- _STATED EXERCISE_
Can you copy every line of text in the listing below, word for word, and leave the pictures out?

- _LISTED RECORDS_
......
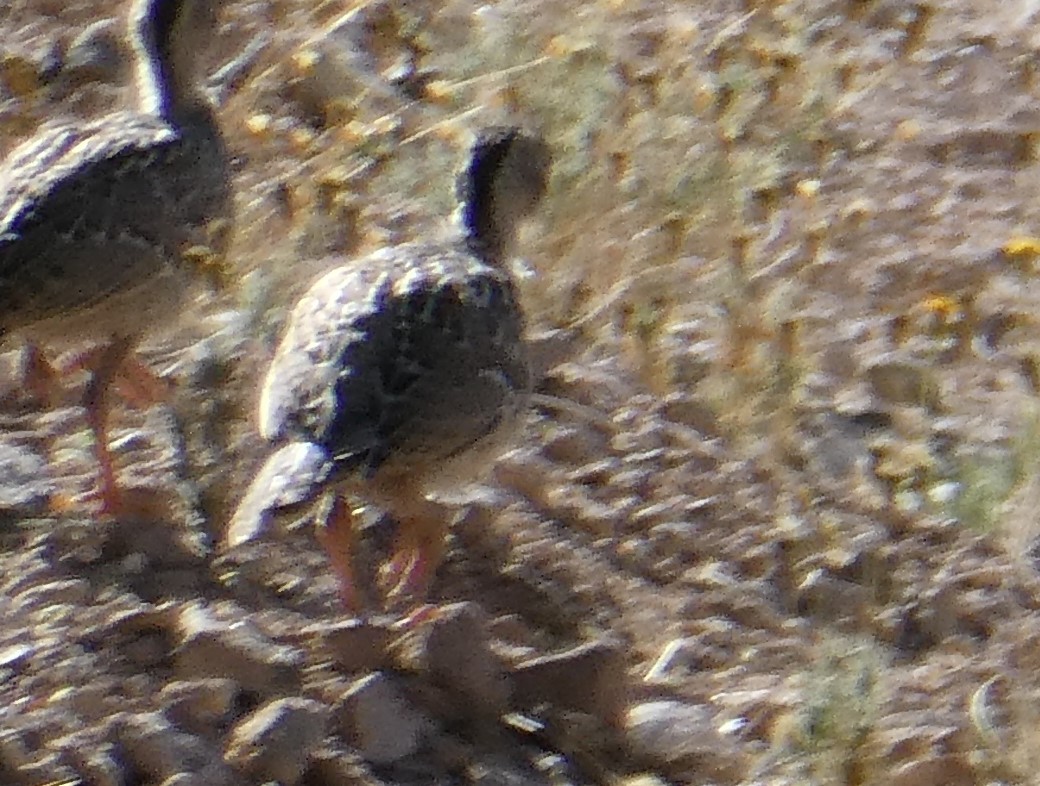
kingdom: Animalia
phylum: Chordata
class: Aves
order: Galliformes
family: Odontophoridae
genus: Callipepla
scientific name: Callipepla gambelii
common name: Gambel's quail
......
- _ANSWER TO THIS TASK_
kingdom: Animalia
phylum: Chordata
class: Aves
order: Galliformes
family: Odontophoridae
genus: Callipepla
scientific name: Callipepla gambelii
common name: Gambel's quail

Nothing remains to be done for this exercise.